Controller vs Processor
Anyone who's even remotely familiar with the General Data Protection Regulation (GDPR), the main privacy law in the European Union (EU), will know that the CCPA is significantly influenced by EU law.
The CCPA/CPRA's "business" and "service provider" concepts are substantially similar to the GDPR's concepts of "data controller" and "data processor."
Just as with the GDPR's controllers and processors, crucial distinction between a business and a service provider is this:
- A business "determines the purposes and means of the processing of personal information"
- A service provider "processes personal information on behalf of a business"
The CCPA (CPRA) doesn't explain these terms. For an understanding of this distinction, we can turn to EU law, where these concepts originate.
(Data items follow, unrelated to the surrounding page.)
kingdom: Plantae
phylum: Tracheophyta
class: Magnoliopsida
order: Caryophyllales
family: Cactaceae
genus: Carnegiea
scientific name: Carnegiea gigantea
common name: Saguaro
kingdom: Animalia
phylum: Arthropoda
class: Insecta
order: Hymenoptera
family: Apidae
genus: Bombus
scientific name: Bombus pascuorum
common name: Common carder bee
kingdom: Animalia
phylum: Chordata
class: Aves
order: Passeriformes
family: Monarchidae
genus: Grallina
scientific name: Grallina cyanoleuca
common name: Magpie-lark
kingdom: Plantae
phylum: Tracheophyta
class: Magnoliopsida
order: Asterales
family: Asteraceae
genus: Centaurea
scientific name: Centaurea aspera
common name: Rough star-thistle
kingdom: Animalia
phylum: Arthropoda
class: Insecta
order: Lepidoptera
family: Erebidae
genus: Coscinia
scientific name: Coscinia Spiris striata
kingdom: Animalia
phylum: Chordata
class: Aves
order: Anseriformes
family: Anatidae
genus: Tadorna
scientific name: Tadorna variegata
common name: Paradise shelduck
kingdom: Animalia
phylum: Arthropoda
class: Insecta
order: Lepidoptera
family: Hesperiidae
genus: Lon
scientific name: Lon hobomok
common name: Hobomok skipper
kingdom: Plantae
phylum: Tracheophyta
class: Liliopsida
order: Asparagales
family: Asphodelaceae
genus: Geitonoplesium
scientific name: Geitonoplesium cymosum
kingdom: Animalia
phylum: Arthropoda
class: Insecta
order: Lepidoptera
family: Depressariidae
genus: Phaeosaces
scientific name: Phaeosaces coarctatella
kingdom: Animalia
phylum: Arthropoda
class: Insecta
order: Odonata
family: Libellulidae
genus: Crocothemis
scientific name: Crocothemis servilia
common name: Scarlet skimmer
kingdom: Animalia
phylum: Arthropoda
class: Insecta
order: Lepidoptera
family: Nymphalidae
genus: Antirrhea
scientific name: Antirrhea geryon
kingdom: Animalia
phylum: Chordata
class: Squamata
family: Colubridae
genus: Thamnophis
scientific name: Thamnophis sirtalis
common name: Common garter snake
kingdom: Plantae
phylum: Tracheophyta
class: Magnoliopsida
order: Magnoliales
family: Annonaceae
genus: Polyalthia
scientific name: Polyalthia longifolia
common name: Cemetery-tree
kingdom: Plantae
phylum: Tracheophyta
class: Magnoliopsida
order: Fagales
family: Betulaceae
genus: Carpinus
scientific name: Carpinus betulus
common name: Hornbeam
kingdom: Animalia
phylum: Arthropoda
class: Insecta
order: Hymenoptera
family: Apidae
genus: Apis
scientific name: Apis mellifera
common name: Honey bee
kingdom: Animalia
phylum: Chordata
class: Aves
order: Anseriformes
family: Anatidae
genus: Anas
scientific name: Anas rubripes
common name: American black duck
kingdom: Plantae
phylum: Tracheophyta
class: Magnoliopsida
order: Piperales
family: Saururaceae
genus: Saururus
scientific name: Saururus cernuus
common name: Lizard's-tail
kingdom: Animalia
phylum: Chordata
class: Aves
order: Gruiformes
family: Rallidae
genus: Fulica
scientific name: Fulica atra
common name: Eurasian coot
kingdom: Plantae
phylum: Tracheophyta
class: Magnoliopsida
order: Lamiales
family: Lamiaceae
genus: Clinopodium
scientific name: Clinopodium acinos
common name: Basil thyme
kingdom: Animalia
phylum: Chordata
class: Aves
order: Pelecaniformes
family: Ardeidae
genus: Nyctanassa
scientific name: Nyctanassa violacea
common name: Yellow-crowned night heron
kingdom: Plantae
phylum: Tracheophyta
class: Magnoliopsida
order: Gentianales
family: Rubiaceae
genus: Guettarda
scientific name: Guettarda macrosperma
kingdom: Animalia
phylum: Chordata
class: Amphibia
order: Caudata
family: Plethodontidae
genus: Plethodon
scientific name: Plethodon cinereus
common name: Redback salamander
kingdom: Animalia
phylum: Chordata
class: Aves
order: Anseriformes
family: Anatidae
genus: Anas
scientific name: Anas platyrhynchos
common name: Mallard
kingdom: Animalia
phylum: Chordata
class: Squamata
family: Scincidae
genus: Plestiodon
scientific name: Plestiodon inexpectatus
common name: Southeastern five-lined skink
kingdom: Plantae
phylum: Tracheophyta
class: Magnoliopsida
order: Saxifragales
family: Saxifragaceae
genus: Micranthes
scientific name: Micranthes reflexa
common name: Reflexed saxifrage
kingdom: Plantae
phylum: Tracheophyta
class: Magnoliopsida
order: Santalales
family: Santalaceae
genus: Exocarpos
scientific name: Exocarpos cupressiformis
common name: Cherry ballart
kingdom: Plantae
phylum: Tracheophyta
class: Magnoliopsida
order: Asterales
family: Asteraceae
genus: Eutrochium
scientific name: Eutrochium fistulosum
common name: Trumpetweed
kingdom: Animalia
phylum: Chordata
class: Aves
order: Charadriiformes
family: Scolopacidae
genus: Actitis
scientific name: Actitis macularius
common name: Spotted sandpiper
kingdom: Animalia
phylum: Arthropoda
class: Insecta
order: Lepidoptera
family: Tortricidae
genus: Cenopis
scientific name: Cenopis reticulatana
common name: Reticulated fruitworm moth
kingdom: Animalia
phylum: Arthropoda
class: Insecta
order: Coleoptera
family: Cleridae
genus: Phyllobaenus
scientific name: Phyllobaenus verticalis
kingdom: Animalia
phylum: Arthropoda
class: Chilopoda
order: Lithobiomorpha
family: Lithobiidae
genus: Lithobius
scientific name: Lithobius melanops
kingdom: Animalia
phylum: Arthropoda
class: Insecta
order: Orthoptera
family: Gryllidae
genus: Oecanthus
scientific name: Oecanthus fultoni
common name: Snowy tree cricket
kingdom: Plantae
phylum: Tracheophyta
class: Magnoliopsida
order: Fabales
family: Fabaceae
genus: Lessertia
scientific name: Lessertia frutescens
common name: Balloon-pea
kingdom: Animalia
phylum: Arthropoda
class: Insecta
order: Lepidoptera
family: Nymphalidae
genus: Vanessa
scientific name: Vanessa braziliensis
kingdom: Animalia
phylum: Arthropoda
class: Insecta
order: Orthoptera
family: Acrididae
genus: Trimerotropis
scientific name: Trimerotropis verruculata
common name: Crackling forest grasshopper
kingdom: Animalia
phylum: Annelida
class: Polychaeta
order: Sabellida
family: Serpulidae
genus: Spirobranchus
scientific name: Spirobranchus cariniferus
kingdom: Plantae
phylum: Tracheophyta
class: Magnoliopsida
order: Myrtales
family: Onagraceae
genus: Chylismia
The chart below will help you understand if your company "determines the processes and means of the processing of personal information," or "processes personal information on behalf of a business."
However, remember that California is not the EU. The Californian courts may interpret these concepts differently.
Consider the following questions in relation to processing personal information for a specific project or business activity, for example, an advertising or lead generation campaign.
|The answers in this column are relevant to determining the purposes and means of the processing of personal information.||The answers in this column are relevant to processing personal information on behalf of a business.|
|Did you decide to process personal information?||Yes||No. We were instructed or to do so by a business|
|Did you decide on the reason or goal of the processing?||Yes||No. The processing is for a business's own purposes|
|Did you decide what types of personal information to process||Yes||No. The business decided|
|Did you decide how to carry out the processing||Yes
No. The other company decided, but we approved its decision
Yes, but the business must approve of these methods
|Will you gain direct benefit from the personal information?||Yes||No, except for the payment we receive for it.|
|Do you have a direct relationship with the consumers whose personal information you are processing?||Yes||No. We only communicate with the business about the processing|
|If the other company told you to stop this project, would you comply?||No. We would find another company to process the personal information of the same consumers||Yes. We would have to find a new client and process different consumers' personal information|
"Processing" is another term from EU law, and refers to any operation performed on personal information.
Can You Be Both a Business and a Service Provider?
It is perfectly possible to be both a business and a service provider, but for the purposes of the CCPA (CPRA), you cannot be both types of company at the same time, and in respect of the same set of personal information.
For example, an email marketing company that has gross annual revenues in excess of $25 million dollars:
- When it collects consumers' personal information and uses it for its own purposes (e.g. conducting its own direct marketing, paying its California-based staff, providing a web or app-based interface for its clients), the company is acting as a business
- When it receives consumers' personal information from a business and processes it for the purposes of that business, the company is acting as a service provider
It is important to understand and differentiate between your obligations as a business and as a service provider.
Are You a Subcontractor?
Service providers normally receive personal information directly from a business. However, it is also possible for a service provider to receive personal information from another service provider.
When disclosing personal information to another service provider, a service provider is bound by the same conditions as a business.
This means that, In such a scenario, the first service provider must put in a place a service provider contract that prevents the second service provider from using, retaining, or disclosing the personal information for any purposes other than those specified in the contract.
Under the CCPA (CPRA), the responsibilities of a subcontracting service provider are identical to those of a "regular" service provider.